Measurements and statistics from the U. S. Federal Communications Commission (2002) show that the exploitation of frequency spectrum is not being fully utilized and only ranges from 15% to 85%. Motivated by this, cognitive radio is a practical solution to spectrum shortage. There exist many tasks for a cognitive radio and among them is spectrum sensing which is the tool that scans the spectrum frequency to find frequency space that is not used by the primary user. After finding this space the secondary user starts its transmission then stops once the primary user starts its transmission.
Many techniques for spectrum sensing have been mentioned in the literature - included are the energy detector (ED), matched filter the (MF) and the cyclostationary detector (Yucek & Arslan, 2009; Bhargavi & Murthy, 2010).
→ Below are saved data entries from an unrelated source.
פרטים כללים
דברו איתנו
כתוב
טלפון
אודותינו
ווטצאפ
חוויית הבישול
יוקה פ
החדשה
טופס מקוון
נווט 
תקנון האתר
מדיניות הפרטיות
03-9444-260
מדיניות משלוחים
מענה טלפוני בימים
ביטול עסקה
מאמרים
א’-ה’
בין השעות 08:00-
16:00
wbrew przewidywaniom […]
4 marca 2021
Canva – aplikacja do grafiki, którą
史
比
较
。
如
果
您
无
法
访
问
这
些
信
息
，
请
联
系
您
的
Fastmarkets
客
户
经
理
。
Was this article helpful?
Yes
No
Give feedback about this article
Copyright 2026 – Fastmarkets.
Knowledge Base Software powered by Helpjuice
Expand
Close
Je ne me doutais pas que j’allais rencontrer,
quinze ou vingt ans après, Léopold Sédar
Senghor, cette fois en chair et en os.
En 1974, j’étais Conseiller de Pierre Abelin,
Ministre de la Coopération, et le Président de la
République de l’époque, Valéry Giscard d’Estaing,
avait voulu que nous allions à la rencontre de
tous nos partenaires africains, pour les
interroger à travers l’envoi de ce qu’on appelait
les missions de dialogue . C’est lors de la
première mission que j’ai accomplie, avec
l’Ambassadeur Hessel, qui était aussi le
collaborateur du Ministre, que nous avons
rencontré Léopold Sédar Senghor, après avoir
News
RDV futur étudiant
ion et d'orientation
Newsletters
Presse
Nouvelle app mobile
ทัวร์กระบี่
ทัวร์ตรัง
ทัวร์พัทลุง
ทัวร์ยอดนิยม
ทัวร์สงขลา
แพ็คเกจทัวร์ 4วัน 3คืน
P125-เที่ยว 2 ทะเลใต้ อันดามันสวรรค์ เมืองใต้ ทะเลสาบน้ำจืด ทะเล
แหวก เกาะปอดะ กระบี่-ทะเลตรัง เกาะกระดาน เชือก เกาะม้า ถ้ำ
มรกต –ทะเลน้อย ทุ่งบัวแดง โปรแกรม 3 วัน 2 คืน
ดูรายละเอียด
The ED is considered the most widely used detector because it is easy to implement in practice. However, it is sensitive to uncertainty in the noise level, and the results in Yucek and Arslan (2009). showed that the ED cannot satisfy a target probability of detection when the received signal to noise ratio is below the SNR wall. The matched filter can be employed when the secondary knows some information about the primary user. For example, a digital TV signal (ATSC), there is a 511-symbol long PN-sequence which can be used. Also, there exists a DC offset of 1.25 is added to the baseband to create a small pilot signal for the carrier recovery. In addition, OFDM system also use preambles for packet acquisition. All these can be used to assist the determination of primary user.
Not a great deal have been done regarding the effect of time offset and carrier frequency offset on the detection performance of spectrum sensing (Notice that we do not take into account the I-Q imbalance because it does not have any effect on the performance of spectrum sensing) . For example, in Zahedi-Ghasabeh, Tarighat, and Daneshrad (2012) the authors studied spectrum sensing in the presence of carrier frequency offset, I-Q imbalance and sampling clock frequency offset for OFDM systems for cyclostationary detector. Other works (Cabric, Tkachenko, & Brodersen, 2006) have studied the performance of the MF in the presence of CFO when the primary user uses a single sine wave pilot. In Cabric, Tkachenko, and Brodersen (2006) the problem of CFO has been addressed by processing coherent segments of the received signal block by block. However, Cabric, Tkachenko, and Brodersen (2006) did not determine how many blocks should be used, where every CFO might require an optimal number of blocks. Moreover, the actual range of CFO where MF outperforms ED has not yet been determined. Also, they did not study the impact of time offset on the performance of the MF.